Грозовой Перевал
Две полукруглые скамьи со спинками почти совсем отгораживали собою очаг; на одной из них я вытянулся сам, кошка забралась на другую. Мы оба дремали, пока никто не нарушал нашего уединения, потом приволокся Джозеф, спустившись по деревянной лестнице, которая исчезала за люком в потолке; лазейка на его чердак – решил я. Он бросил мрачный взгляд на слабый огонек, вызванный мною к жизни в очаге, согнал кошку со скамьи и, расположившись на освободившемся месте, приступил к процедуре набивания табаком своей трехдюймовой трубки. Мое присутствие в его святилище расценивалось, очевидно, как проявление наглости, слишком неприличной, чтоб ее замечать; он молча взял трубку в рот, скрестил руки на груди и затянулся. Я не мешал ему курить в свое удовольствие; выпустив последний клуб дыма и глубоко вздохнув, он встал и удалился так же торжественно, как вошел.
Послышались более упругие шаги; и я уже открыл рот, чтобы сказать «С добрым утром», но тут же закрыл его снова, так и не поздоровавшись: Гэртон Эрншо совершал sotto voce[3] свое утреннее молебствие, состоявшее в том, что он посылал к черту каждую вещь, попадавшуюся ему под руку, пока он шарил в углу, отыскивая лопату или заступ, чтоб расчистить заметенную дорогу. Он глядел через спинку скамьи, раздувая ноздри и столь же мало помышляя об обмене любезностями со мной, как с моею соседкой кошкой. По его сборам я понял, что можно выйти из дому, и, покинув свое жесткое ложе, собрался последовать за парнем. Он это заметил и указал концом лопаты на дверь в столовую, давая понять нечленораздельными звуками, в какую сторону должен я идти, раз уж вздумал переменить место.
Я отворил дверь в дом, где уже суетились женщины: Зилла могучим дыханием раздувала огонь в печи; миссис Хитклиф, стоя на коленях перед огнем, при свете пламени читала книгу.
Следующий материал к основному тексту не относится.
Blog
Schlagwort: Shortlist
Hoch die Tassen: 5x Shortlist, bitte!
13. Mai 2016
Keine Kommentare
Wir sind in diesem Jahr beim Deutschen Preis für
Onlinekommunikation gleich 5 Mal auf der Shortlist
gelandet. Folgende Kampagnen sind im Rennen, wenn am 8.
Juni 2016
Она ладонью защитила глаза от печного жара и, казалось, вся ушла в чтение, отрываясь от него только затем, чтобы выругать служанку, когда та ее осыпала искрами, или отпихнуть время от времени собаку, слишком дерзко совавшую ей в лицо свой нос. Я удивился, застав здесь также и Хитклифа. Он стоял у огня спиной ко мне, только что закончив бурную отповедь бедной Зилле, которая то и дело отрывалась от своей работы, хватаясь за уголок передника и испуская негодующий стон.
– А ты, ты, негодная… – разразился он по адресу невестки, когда я входил, и добавил слово, не более обидное, чем «козочка» или «овечка», но обычно обозначаемое многоточием. – Опять ты взялась за свои фокусы? Все в доме хоть зарабатывают свой хлеб – ты у меня живешь из милости! Оставь свое вздорное занятие и найди себе какое-нибудь дело. Ты у меня будешь платить за пытку вечно видеть тебя перед глазами – слышишь ты, шельма проклятая!
– Я оставлю свое занятие, потому что, если я откажусь, вы можете меня принудить, – ответила молодая женщина, закрыв свою книгу и швырнув ее в кресло. – Но я ничего не стану делать, хоть отнимись у вас язык от ругани, ничего, кроме того, что мне самой угодно!
Хитклиф поднял руку, и говорившая отскочила на безопасное расстояние – очевидно, зная тяжесть этой руки. Не желая вмешиваться в чужую драку, я рассеянно подошел, как будто тоже хочу погреться у очага и ведать не ведаю о прерванном споре. Оба, приличия ради, приостановили дальнейшие враждебные действия; Хитклиф, чтоб не поддаться соблазну, засунул кулаки в карманы, миссис Хитклиф поджала губы и отошла к креслу в дальнем углу, где, верная слову, изображала собою неподвижную статую до конца моего пребывания под этой крышей. Оно продлилось недолго. Я отклонил приглашение к завтраку и, едва забрезжил рассвет, воспользовался возможностью выйти на воздух, ясный теперь, тихий и холодный, как неосязаемый лед.